The investigators analyzed data from 46 patients treated at University of Michigan between April 2013 and September 2014 who had PET/CT prior to CLND.

Thirty-three percent of patients had intense uptake distant from the primary tumor and local lymph node basin. Of those patients, 60% had abnormalities biopsied prior to lymph node dissection.

Thirty-three percent of those biopsies (3 of 9) had metastatic melanoma, leaving a 67% false-positive rate for PET/CT.

Overall, only 7% of the patients in the population had PET/CT findings that identified metastatic melanoma, precluding the lymph node dissection.

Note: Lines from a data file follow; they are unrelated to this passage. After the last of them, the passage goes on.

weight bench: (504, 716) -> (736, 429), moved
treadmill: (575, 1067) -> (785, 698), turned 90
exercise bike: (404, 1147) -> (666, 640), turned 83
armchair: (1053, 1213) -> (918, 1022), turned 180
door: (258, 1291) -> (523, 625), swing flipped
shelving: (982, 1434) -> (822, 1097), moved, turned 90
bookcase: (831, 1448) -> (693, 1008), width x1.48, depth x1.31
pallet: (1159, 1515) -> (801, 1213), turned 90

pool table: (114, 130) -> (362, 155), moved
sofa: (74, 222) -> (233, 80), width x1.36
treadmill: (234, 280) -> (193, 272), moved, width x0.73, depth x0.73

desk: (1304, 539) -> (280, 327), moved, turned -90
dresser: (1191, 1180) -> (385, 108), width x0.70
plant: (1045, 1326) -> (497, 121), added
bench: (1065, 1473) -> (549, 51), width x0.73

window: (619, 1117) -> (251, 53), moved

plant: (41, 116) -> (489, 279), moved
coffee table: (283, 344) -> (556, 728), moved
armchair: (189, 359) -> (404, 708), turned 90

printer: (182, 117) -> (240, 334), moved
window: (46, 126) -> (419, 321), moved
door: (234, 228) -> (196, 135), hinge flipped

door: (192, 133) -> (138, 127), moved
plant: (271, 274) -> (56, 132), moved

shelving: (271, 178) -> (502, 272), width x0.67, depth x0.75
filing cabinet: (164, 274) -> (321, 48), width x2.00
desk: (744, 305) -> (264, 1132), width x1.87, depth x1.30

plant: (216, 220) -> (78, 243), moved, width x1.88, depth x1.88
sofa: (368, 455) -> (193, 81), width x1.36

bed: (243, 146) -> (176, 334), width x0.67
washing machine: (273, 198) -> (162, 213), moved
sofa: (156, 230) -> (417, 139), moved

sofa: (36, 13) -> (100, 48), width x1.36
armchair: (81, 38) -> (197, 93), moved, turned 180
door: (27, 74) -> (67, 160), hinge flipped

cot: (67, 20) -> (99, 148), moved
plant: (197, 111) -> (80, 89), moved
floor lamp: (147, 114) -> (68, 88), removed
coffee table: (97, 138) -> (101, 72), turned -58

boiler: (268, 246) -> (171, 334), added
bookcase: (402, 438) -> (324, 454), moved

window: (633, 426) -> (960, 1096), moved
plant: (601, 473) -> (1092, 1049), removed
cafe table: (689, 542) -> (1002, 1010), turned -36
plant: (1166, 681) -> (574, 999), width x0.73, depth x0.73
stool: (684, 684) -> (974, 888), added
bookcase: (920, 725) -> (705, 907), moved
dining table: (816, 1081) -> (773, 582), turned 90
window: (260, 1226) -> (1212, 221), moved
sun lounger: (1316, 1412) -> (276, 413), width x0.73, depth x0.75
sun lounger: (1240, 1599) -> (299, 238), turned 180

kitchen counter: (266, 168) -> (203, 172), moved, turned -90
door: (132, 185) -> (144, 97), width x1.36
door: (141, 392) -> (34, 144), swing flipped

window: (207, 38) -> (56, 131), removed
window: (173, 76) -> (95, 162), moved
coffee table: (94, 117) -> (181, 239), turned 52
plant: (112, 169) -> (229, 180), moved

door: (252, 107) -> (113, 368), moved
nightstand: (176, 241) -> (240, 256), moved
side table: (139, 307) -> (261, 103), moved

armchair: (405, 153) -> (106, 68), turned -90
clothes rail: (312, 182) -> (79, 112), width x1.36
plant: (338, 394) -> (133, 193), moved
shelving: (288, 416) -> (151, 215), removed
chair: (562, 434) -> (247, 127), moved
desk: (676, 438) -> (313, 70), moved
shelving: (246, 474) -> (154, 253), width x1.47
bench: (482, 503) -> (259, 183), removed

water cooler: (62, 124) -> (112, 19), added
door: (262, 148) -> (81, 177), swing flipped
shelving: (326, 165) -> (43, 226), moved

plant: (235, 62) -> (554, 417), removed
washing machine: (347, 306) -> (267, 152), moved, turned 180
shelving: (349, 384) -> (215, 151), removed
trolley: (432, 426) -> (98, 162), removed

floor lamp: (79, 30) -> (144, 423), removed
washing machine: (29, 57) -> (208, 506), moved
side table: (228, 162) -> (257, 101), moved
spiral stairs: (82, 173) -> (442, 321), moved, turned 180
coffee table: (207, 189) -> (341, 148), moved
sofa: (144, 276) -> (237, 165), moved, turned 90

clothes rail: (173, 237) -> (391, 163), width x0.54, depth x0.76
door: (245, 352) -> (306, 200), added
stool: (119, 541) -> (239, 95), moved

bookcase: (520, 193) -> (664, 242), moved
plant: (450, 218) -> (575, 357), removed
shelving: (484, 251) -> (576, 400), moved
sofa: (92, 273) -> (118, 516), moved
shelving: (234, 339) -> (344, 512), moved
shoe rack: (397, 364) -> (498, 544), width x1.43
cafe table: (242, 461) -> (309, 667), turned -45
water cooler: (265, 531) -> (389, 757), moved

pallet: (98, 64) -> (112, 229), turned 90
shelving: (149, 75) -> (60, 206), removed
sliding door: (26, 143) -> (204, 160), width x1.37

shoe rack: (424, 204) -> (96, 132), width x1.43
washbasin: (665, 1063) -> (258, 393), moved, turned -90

Researchers observed no association between T stage and N stage regarding whether patients underwent PET/CT imaging.

“These data also suggest that a significant majority of asymptomatic patients with newly discovered microscopic SLN-positive melanoma do not have synchronous metastases detectable by PET/CT,” Scheier and colleagues wrote. “Our review also identified the potential for treatment delays, increased exposure to risk from additional procedures and increased health care resource usage that patients incur following detection of asymptomatic abnormalities by preoperative PET/CT. We recommend that PET/CT staging be reevaluated as a category 2B recommendation by the NCCN and its use further evaluated prospectively in a clinical trial.” – by Anthony SanFilippo

Disclosure: The researchers report no relevant financial disclosures.